Selected text
━━━━━━━━
It's actually a good example of the point developer1 was making: cars and shell scripts are perfectly safe if operated by highly competent people, and only become (extremely) dangerous when operated by incompetents, but in practice most operators are incompetent, in denial, and refuse to learn from others' mistakes.
> I don't think I can imagine anything less robust than cars, in terms of the frequency and severity of operational failure.
Maybe US cars :P
> They're pretty much the deadliest thing we've ever invented that wasn't actually designed to kill people.
It's a box weighing 1-2 tons that travels at 100kmh+. Millions (billions?) of km are driven every year. There will be accidents for both good drivers and bad. This won't change.
> cars and shell scripts are perfectly safe if operated by highly competent people, and only become (extremely) dangerous when operated by incompetents, but in practice most operators are incompetent, in denial, and refuse to learn from others' mistakes.
That's simply untrue - both points. Highly competent drivers will have accidents. I highly doubt you feel extreme danger when you get behind the wheel/in a car. The way you phrase it, one expects millions of fatalities daily.
Part of the journey into Linuxdom is learning a healthy dose of fear for that command. I always pause over the enter key for a few seconds, even when I'm sure I haven't typo'ed.
━━━━━━━━
Dataset section
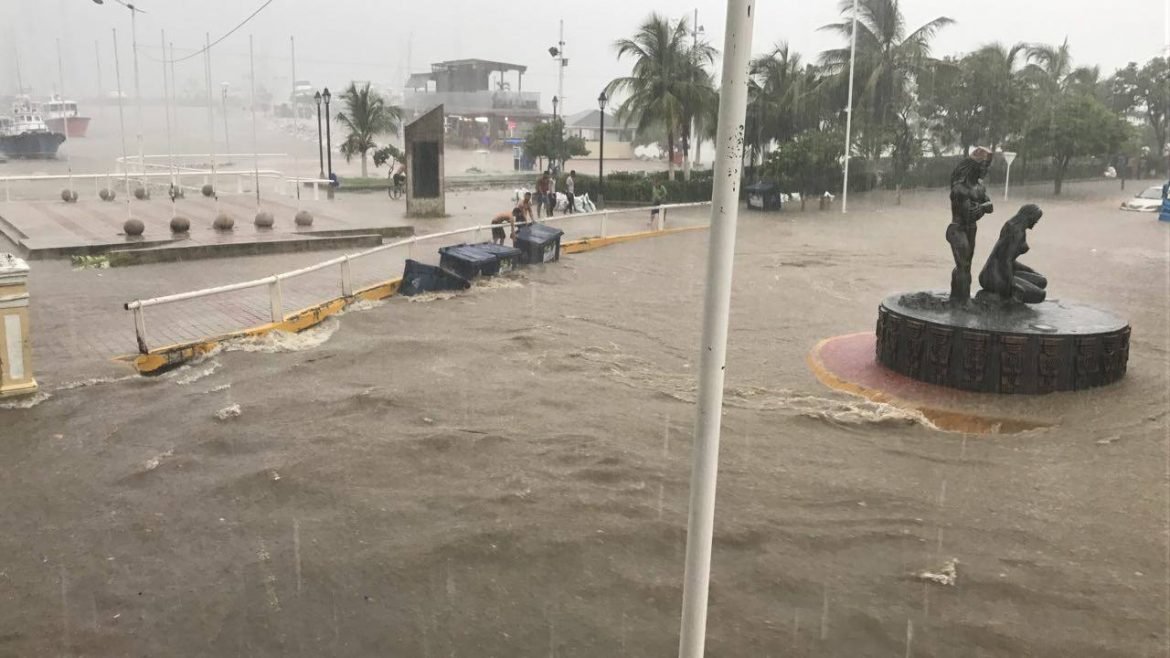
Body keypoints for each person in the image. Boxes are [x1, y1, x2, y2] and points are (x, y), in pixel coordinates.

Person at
━━━━━━━━
Work to be completed
Transcribe the stretch of the forum thread from "Maybe US cars" through "of fatalities daily.".

Answer area
Maybe US cars :P
> They're pretty much the deadliest thing we've ever invented that wasn't actually designed to kill people.
It's a box weighing 1-2 tons that travels at 100kmh+. Millions (billions?) of km are driven every year. There will be accidents for both good drivers and bad. This won't change.
> cars and shell scripts are perfectly safe if operated by highly competent people, and only become (extremely) dangerous when operated by incompetents, but in practice most operators are incompetent, in denial, and refuse to learn from others' mistakes.
That's simply untrue - both points. Highly competent drivers will have accidents. I highly doubt you feel extreme danger when you get behind the wheel/in a car. The way you phrase it, one expects millions of fatalities daily.